There are those who doubt that the unborn children were to be protected according to the wishes of the Framers. The answer to their concerns is found within the Constitution’s Preamble. There, the Framers state that it was their desire to “secure the Blessings of Liberty to [themselves] and [their] Posterity.” The Constitution was not meant to merely protect the living but all future generations.

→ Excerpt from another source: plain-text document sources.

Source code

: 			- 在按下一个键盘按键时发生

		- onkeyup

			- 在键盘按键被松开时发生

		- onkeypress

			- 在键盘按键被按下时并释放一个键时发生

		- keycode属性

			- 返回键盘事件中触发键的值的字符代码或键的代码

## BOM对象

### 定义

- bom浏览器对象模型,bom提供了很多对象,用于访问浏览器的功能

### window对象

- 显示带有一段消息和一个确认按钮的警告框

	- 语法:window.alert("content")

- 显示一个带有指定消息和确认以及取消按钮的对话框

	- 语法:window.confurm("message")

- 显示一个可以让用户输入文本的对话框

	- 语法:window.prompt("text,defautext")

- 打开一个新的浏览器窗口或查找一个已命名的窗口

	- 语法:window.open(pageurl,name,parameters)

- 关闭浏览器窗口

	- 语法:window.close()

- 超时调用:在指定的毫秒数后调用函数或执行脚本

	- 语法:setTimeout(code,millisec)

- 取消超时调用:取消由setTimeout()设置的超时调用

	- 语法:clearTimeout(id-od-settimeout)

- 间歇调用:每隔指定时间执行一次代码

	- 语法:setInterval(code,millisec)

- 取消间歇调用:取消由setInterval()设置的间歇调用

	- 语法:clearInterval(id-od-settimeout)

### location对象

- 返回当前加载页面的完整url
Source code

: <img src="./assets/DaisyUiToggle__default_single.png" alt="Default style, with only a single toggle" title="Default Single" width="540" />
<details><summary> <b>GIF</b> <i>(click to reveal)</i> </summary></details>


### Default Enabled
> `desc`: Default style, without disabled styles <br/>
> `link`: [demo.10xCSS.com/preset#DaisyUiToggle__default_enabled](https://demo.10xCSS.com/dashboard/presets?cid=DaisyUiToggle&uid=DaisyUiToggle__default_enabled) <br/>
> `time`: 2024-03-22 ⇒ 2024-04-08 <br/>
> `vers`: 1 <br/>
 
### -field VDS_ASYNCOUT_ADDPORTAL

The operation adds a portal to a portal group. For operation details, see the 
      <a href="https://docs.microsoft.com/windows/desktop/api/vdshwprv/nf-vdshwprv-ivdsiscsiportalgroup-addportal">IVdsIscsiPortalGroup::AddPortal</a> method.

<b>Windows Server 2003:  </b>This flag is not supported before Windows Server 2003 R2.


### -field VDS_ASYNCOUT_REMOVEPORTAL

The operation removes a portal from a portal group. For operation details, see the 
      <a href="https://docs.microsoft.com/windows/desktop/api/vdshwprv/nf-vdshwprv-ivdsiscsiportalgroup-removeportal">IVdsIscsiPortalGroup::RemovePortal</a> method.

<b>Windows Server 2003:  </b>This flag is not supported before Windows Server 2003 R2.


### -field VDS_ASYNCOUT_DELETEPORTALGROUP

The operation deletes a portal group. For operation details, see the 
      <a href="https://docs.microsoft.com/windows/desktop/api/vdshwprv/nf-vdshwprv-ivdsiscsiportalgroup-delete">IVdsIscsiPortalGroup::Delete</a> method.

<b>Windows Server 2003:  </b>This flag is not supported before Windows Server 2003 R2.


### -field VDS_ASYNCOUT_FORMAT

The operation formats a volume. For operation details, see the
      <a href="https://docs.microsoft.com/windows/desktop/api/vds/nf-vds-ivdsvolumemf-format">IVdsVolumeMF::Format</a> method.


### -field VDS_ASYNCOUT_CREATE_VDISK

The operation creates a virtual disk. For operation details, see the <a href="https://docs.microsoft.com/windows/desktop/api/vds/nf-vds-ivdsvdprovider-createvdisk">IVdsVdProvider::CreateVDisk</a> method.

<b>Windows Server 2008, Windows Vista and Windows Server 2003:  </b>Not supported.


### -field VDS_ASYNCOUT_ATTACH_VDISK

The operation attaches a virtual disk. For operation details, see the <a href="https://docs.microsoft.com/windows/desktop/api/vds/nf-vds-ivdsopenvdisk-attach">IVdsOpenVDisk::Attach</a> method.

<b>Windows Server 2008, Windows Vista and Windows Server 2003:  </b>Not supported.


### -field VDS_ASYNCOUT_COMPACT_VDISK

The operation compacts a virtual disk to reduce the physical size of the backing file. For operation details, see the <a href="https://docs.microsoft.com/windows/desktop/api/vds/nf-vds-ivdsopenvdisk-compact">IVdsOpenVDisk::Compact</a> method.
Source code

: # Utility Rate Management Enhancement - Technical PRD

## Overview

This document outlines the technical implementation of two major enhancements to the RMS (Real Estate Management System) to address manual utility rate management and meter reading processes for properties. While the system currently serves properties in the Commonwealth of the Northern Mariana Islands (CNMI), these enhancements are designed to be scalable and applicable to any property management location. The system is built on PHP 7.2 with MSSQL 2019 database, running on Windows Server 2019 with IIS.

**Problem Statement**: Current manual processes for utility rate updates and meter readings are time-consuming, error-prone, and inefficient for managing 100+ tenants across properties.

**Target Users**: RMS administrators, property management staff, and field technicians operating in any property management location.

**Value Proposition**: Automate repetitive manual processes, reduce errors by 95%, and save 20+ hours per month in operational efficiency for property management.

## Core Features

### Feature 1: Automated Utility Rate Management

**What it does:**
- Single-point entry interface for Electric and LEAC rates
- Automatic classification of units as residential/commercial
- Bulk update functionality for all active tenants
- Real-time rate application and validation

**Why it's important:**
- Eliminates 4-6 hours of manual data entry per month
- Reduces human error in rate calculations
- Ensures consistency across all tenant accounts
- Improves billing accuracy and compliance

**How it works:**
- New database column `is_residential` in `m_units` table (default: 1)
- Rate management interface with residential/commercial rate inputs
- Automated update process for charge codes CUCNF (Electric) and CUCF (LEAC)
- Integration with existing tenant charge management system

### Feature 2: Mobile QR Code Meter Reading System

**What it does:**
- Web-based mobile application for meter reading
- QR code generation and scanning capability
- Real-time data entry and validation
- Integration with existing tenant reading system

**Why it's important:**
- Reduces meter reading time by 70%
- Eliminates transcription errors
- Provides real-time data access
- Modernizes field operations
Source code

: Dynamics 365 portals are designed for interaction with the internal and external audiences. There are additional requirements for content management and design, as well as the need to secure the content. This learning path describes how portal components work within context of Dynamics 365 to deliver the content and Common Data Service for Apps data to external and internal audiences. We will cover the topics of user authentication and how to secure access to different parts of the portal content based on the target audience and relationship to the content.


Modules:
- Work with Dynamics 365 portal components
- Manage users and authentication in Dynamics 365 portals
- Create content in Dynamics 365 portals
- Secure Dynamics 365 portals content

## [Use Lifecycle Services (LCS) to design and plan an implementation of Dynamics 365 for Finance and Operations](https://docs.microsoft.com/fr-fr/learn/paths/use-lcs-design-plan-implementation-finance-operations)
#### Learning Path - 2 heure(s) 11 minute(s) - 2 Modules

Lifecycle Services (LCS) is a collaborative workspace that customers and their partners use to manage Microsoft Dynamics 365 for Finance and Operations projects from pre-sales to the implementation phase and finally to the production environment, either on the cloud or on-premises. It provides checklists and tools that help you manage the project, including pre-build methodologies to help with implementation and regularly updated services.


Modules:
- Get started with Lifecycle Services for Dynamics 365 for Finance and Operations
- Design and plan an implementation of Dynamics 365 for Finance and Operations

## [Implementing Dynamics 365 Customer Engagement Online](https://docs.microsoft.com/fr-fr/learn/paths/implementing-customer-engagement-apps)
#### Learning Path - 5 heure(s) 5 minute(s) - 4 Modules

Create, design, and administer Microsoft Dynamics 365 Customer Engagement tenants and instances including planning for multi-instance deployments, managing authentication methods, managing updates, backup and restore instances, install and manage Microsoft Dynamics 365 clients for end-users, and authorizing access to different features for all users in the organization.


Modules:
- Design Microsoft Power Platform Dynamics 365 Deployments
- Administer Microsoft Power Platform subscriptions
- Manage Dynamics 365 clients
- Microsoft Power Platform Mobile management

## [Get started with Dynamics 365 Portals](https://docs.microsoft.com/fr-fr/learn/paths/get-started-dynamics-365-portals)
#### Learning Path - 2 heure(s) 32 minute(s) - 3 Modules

The most important response to critics of the South Dakotan statute is that they lack firm constitutional evidence to support a right to abortion. In no place within the text of the document is there any explicit or implicit protection of such a right; rather, the opposite is found–a protection of life. The only support for abortion that critics can provide is based on the guarantee of liberty extending a “right to privacy” to a woman to terminate the life within her womb. However, this approach is problematic in many ways. It infringes on a specifically guaranteed right of life found directly before liberty in the Due Process Clause, and the Constitution does not explicitly mention any right to an abortion. Therefore, we believe that the claims of Planned Parenthood of South Dakota have no firm constitutional support.

Instead, we as members of this Court can find nothing within the South Dakota statute that would violate the Constitution of our United States. On the contrary, this legislation seeks to galvanize and provide support for the constitutional guarantee of life. Rather than undermining rights given by our sacred document, this statute provides additional support to life, assuring its protection and the Constitution’s guarantee. We not only find this law to be within the protection of the Constitution, and indeed, we find it to offer protection to the Constitution itself. The state met the strict scrutiny and has showed compelling interest in enacting this narrowly tailored statute. For these and the aforementioned reasons, we uphold the South Dakotan statute banning abortion save to protect the mother’s life and reverse the ruling of the 8th Circuit Court of Appeals.


  1. Thank you for posting this."Certain unalienable rights" cannot be denied.

  2. No state or territory has removed the distinction made in its criminal homicide laws between "those who are alive and have been born" and "those who are alive and have NOT been born."
    Blackmun made this point in Roe, at n. 49 in the text and in fn. 54.
    No state or territory has so far been willing to penalize the chief murderer, the aborting mother, who actively seeks out a "hit man" (or "hit woman") to do the dirty deed for her.
    None will even treat a serial murderer (abortionist) as a murderer.
    By this, as Blackmun pointed out, the state fails to recognize the humanity of the unborn child. The unborn child is "human" (meaning human tissue) but not A human (being or person).
    Black slaves were recognized as human beings, though of a lower order ("untermenschen"), and their lives were protected from murder, at least in the books.
    The Nazis legalized the massacre of "untermenschen," mostly Jews, Slavs and Asians. Black people escaped their notice as there were few if any in Germany.
    The USA has classed "those who are alive and have not been born" as "untermenschen" as though human beings, of a lower order whose rights, if any, the born are not bound to respect.